Michel-Olivier Lacharité (Médecins sans frontières) : « Les besoins sont davantage dans les villages inaccessibles par la route »

Par
Publié le 12/09/2023
Article réservé aux abonnés

Crédit photo : DR

Si l'aide du gouvernement français n'a pour l'heure pas été retenue par le Maroc, une équipe de Médecins sans frontières a été dépêchée en soutien aux services locaux. Michel-Olivier Lacharité, responsable des urgences de l'ONG témoigne de la situation sur place.

LE QUOTIDIEN : Médecins sans frontières (MSF) a envoyé sur place une équipe d'urgence. Quelle est sa mission ?

MICHEL-OLIVIER LACHARITÉ : Notre équipe de 10 personnes, comprenant des médecins, infirmiers et logisticiens, évalue pour le moment les besoins médicaux dans la région affectée par le séisme, pour comprendre comment aider au mieux les autorités marocaines.

Nous nous sommes notamment rendus le 10, à Amizmiz près de l’épicentre du séisme [province d'Al-Haouz, au sud de Marrakech, NDLR], où la principale structure de santé avait reçu des dizaines de blessés souffrant de fractures des membres ou de traumas crâniens. Les patients les plus graves ont été transférés en ambulance à Marrakech, le système de référence local fonctionnant relativement bien.
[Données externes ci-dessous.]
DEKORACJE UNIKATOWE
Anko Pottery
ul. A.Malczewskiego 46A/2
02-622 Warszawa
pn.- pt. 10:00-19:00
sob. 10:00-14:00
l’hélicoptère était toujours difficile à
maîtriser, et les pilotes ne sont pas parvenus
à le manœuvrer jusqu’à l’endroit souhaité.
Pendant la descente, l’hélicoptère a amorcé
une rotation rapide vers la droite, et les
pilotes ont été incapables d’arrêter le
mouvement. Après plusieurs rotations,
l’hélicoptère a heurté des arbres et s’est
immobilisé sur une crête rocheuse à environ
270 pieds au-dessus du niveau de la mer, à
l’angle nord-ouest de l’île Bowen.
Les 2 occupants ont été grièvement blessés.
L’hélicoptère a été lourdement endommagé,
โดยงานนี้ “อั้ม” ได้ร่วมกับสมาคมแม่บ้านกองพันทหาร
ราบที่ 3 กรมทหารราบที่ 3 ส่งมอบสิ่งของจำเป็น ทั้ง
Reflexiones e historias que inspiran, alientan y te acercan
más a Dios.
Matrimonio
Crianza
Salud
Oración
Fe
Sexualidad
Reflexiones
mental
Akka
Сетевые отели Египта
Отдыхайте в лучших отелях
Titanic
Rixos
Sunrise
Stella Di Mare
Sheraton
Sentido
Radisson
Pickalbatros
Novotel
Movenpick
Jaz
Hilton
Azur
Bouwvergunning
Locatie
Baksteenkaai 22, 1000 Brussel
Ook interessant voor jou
À Marrakech, les équipes chirurgicales du ministère de la Santé ont reprogrammé toutes les chirurgies non urgentes pour prendre en charge les victimes du séisme. Le CHU de Marrakech qui était saturé le samedi a observé une décrue à partir de dimanche et gère dorénavant bien l’afflux de blessés, d’autant que de nombreux médecins marocains sont venus en renfort, du nord du pays notamment. Les besoins sont davantage dans les villages de montagne non accessibles par la route. Les blessés en sortent au compte-gouttes, parfois à dos d’âne.
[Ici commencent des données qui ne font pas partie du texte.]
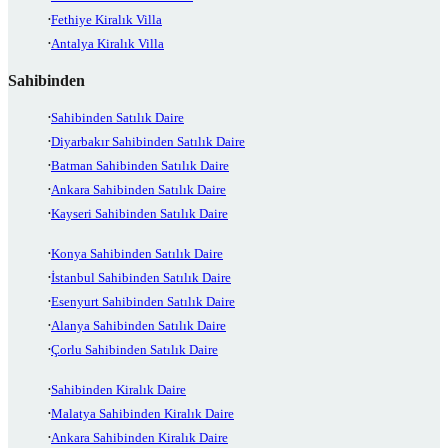
Fethiye Kiralık Villa
Antalya Kiralık Villa
Sahibinden
Sahibinden Satılık Daire
Diyarbakır Sahibinden Satılık Daire
Batman Sahibinden Satılık Daire
Ankara Sahibinden Satılık Daire
Kayseri Sahibinden Satılık Daire
Konya Sahibinden Satılık Daire
İstanbul Sahibinden Satılık Daire
Esenyurt Sahibinden Satılık Daire
Alanya Sahibinden Satılık Daire
Çorlu Sahibinden Satılık Daire
Sahibinden Kiralık Daire
Malatya Sahibinden Kiralık Daire
Ankara Sahibinden Kiralık Daire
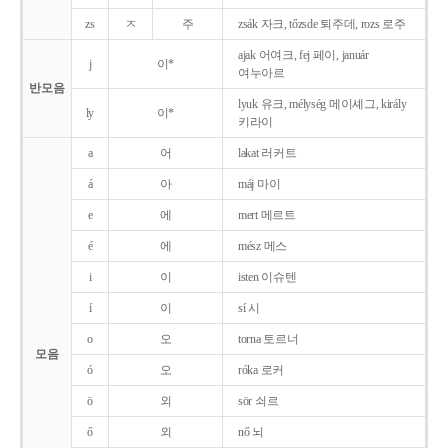
zs
ㅈ
주
zsák 자크, tőzsde 퇴주데, rozs 로주
ajak 어여크, fej 페이, január
j
이*
여누아르
반모음
lyuk 유크, mélység 메이셰그, király
ly
이*
키라이
a
어
lakat 러커트
á
아
máj 마이
e
에
mert 메르트
é
에
mész 메스
i
이
isten 이슈텐
í
이
sí 시
o
오
torna 토르너
모음
ó
오
róka 로커
ö
외
sör 쇠르
ő
외
nő 뇌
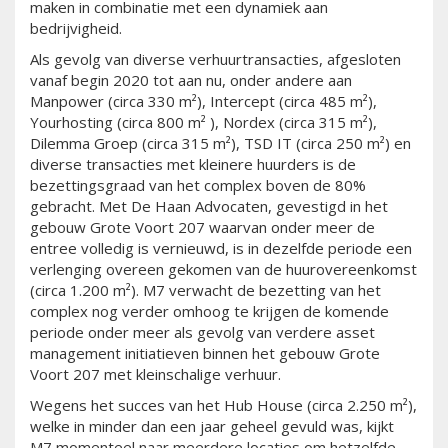
maken in combinatie met een dynamiek aan
bedrijvigheid.
Als gevolg van diverse verhuurtransacties, afgesloten
vanaf begin 2020 tot aan nu, onder andere aan
Manpower (circa 330 m²), Intercept (circa 485 m²),
Yourhosting (circa 800 m² ), Nordex (circa 315 m²),
Dilemma Groep (circa 315 m²), TSD IT (circa 250 m²) en
diverse transacties met kleinere huurders is de
bezettingsgraad van het complex boven de 80%
gebracht. Met De Haan Advocaten, gevestigd in het
gebouw Grote Voort 207 waarvan onder meer de
entree volledig is vernieuwd, is in dezelfde periode een
verlenging overeen gekomen van de huurovereenkomst
(circa 1.200 m²). M7 verwacht de bezetting van het
complex nog verder omhoog te krijgen de komende
periode onder meer als gevolg van verdere asset
management initiatieven binnen het gebouw Grote
Voort 207 met kleinschalige verhuur.
Wegens het succes van het Hub House (circa 2.250 m²),
welke in minder dan een jaar geheel gevuld was, kijkt
M7 momenteel naar meerdere locaties om hetzelfde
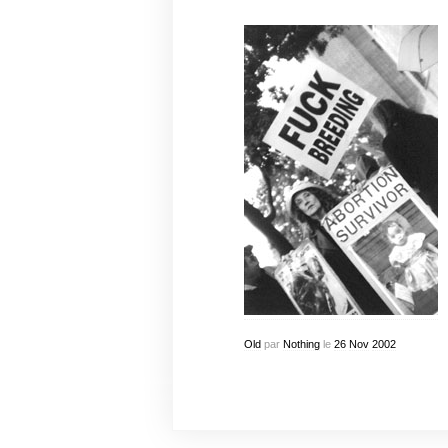
Old
par
Nothing
le
26
Nov
2002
Quelles interventions pourraient être proposées par MSF aux autorités marocaines ? Quels moyens MSF peut-elle débloquer à court et moyen terme ?

Nous rencontrons différents directeurs d'hôpitaux pour voir s'il y a des besoins en ressources humaines, matériel médical, médicaments ou en logistique et nous essaierons de trouver la meilleure façon de les aider dans les prochains jours. Il faut aussi penser au moyen terme. Une fois l’urgence passée, il y aura sans doute des besoins en physiothérapie.

Sous quelles conditions les ONG peuvent-elles intervenir au Maroc ?

Comme dans toute catastrophe naturelle, les autorités filtrent l’aide internationale, ce qui n’est pas totalement inhabituel et qui est légitime dans une certaine mesure, pour éviter une réponse chaotique.

Une cellule de crise en place à Rabat coordonne la réponse, et quatre pays ont été autorisés à apporter de l’aide bilatérale [Espagne, Grande-Bretagne, Émirats arabes unis, Qatar, NDLR].

MSF de son côté n’est liée à aucun gouvernement et nous nous coordonnons habituellement directement avec les autorités locales.

MSF a-t-elle connu des situations semblables par le passé ? Dans quelle mesure un froid diplomatique peut-il entraver l'arrivée de l'aide humanitaire ?

En Turquie, l’arrivée et le déploiement de l’aide bilatérale ont aussi subi des logiques géopolitiques. L’aide bilatérale fait évidemment partie d’une stratégie de diplomatie humanitaire - on l’a vu lors du séisme Turquie/Syrie - mais il faut s’assurer que ça ne nuise pas à l’efficacité de l’aide. Filtrer l’arrivée de l’aide bilatérale est plutôt courant, voire nécessaire. Le cas du tremblement de terre à Haïti a été l’exception, avec une ouverture à tout vent de l’aide qui a conduit à beaucoup de désordre.

Propos recueillis par Elsa Bellanger.